Hugh MacLeod brilliantly sums up everything that I feel is wrong with Flash in one simple cartoon that is Not Suitable For Most Workplaces.
There are many sites who understand how Flash should be used. The New York Times brilliantly used Flash and MMN (may be the only brilliant use of MMN) on their feature "A Look at 1,000 Who Died" (registration is free, but required).
You can view the casualty list by last name, branch, date of death, home town, home state, gender, age, type of death, and "other." On the "Other" page, they could use some contrast. Black type on brown background is hard to read.
Here's another great use of Flash. Once again, it's from the New York Times:
Today, you’re in charge of the nation’s finances. Some of your options have more short-term savings and some have more long-term savings. When you have closed the budget gaps for both 2015 and 2030, you are done.
When Flash works, the results are powerful.
I've been against Flash before it was cool, but my complaints are about using it inappropriately. Today there is an ethnic cleansing-like movement to eliminate Flash from the face of the earth and the movement's leader is Apple's Steve Jobs. There are many technical issues with Flash like overheating CPUs, but the biggest force against Flash is HTML 5 and the web standards people who hate everything proprietary unless it comes from Apple. Going Straight: How To Ditch Flash and Embrace the Future of the Web has links to a lot of the background about Flash's weaknesses as well as tips on how to go Flash-free.
Graphic mistakes make the list because they keep showing up again and again.
Like Flash, there are so many ways to misuse graphics. I'm amazed by the number of sites with ugly graphics and the number that still use animated GIFs.
There are only about a trillion ways to misuse graphics and images on your website. The following checklist lists some of the ways you can misuse graphics. Oh. If you check any of the items…well, you know what it means.
There is nothing wrong with Web Standards, usability, tableless CSS and HTML 5 except they're being touted by…guess who?…people who offer web design services specializing in…guess what?…Web Standards, usability, tableless CSS and HTML 5.
These are simply tools. Remember, nobody gets excited about the tools used to build a house ("Please tell me what brand of hammers you used!"). People get excited about how the house looks and performs.
Yes, Web Standards can make your site search engine friendlier, reduce bandwidth, etc.
The article 9 Ways to Misunderstand Web Standards provides interesting insights into the problem. Speaking of problems, the text doesn't show up in IE6 (could also occur because of ad-blocking software I'm using). Works fine in Firefox. Hmm.

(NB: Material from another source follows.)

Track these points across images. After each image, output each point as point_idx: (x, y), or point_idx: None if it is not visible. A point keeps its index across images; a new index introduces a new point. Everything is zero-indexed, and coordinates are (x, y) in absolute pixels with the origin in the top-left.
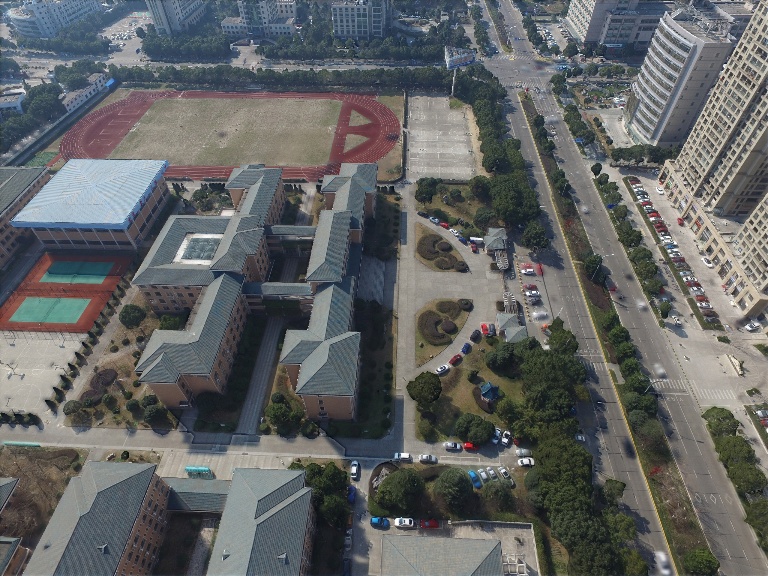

I realize this topic is controversial, but I think the last word (for the moment) goes to Google's Matt Cutts. In this video, his commentary on "cleanliness of code" starts at around 2:40, but you should watch the whole video.
The fifth problem comes from JS conflict. So many JS programs say they want to be the last item before the BODY tag. Who wins? Does it make a difference? Then there's the problem of other JS programs in the HEAD of the page. Most of us don't write JS so we copy and paste elements from scripting sites. I have had conflicts and it takes forever to find the problem when you're not the programmer.